Excerpt:
This was a hack I used on an eventually failed software venture. We were in an incubator and had about $10k and the start of a pivot. We hired 3 contractors to build an MVP in about 2 weeks. We focused on the core functionality of the product. Since we used Rails we also were able to use a module that gave us a nice admin UI around our data model. This let us do the data entry for pilot members while we got feedback on the core product. Since we were providing a way for vendors to sell products with complex facets (prices in multiple currencies, descriptions in multiple languages, complex product availability etc) we could control the data entry and also avoid building complex wizard UIs for users that surely would be given up on with our limited value prop at the time.
Thinking back on that hack I think it is definitely something I'd do again.
Wrote a bit more about what migrations were like for us here: https://artplusmarketing.com/the-silver-bullet-in-convertkit...
Just curious for those that are lambasting his methods of marketing - how do you sell or market your products or services? Are you even involved in the marketing & sales aspect of a business, or is your role just coding, devops, finance or other?
Edit: Here: http://nathanbarry.com/authority/
The other books of his that I found very useful (and inspirational) are "The App Design Handbook" and "Designing Web Applications". They are here: http://nathanbarry.com/books/
I co-wrote a book on "growth hacking" (https://secretsaucenow.com), which really serves as a hand-held, step-by-step guide to user acquisition. (I originally called it "user acquisition" but unfortunately "growth hacking" performed 4x better in A/B tests). It was really hard to do, but wow. Sometimes the self-promotional marketing feels kind of cheesy to me, but man, it's so worth it.
First there's the cash. We've sold over $120,000 worth in the past 9 months, and did it direct without any publisher, so that's all straight into our pockets (after fees). I now have 2-3 people reaching out per week asking me if I can work for them, including big/successful YC companies.
I'm turning all of those down, but I feel like if I ever needed a job again or wanted to go freelance I could do it 100x easier because of a book.
I'm pretty proud of the book; I think the book is really good, and so far as I've found it's the only actionable Internet marketing guide out there. I put a ton of thought, effort, and energy into it. But I had no idea that a book could have such an effect in a day and age that's seemingly flooded with this kind of information.

Activity 1:
Translate this sentence from the comments on marketing software and books into Spanish: "Thinking back on that hack I think it is definitely something I'd do again."
Activity 2:
Return every line of the records below, unchanged and in order.

Task data:
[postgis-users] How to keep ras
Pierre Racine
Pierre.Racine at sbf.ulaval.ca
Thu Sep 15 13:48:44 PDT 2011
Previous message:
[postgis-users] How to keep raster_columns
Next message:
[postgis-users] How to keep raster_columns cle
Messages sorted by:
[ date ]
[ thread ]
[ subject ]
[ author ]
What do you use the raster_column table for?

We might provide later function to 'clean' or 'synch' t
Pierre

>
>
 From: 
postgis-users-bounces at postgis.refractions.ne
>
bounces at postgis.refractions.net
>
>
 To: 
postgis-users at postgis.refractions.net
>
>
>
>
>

Exercise response 1:
Al recordar ese truco, creo que sin duda es algo que volvería a hacer.

Exercise response 2:
[postgis-users] How to keep ras
Pierre Racine
Pierre.Racine at sbf.ulaval.ca
Thu Sep 15 13:48:44 PDT 2011
Previous message:
[postgis-users] How to keep raster_columns
Next message:
[postgis-users] How to keep raster_columns cle
Messages sorted by:
[ date ]
[ thread ]
[ subject ]
[ author ]
What do you use the raster_column table for?

We might provide later function to 'clean' or 'synch' t
Pierre

>
>
 From: 
postgis-users-bounces at postgis.refractions.ne
>
bounces at postgis.refractions.net
>
>
 To: 
postgis-users at postgis.refractions.net
>
>
>
>
>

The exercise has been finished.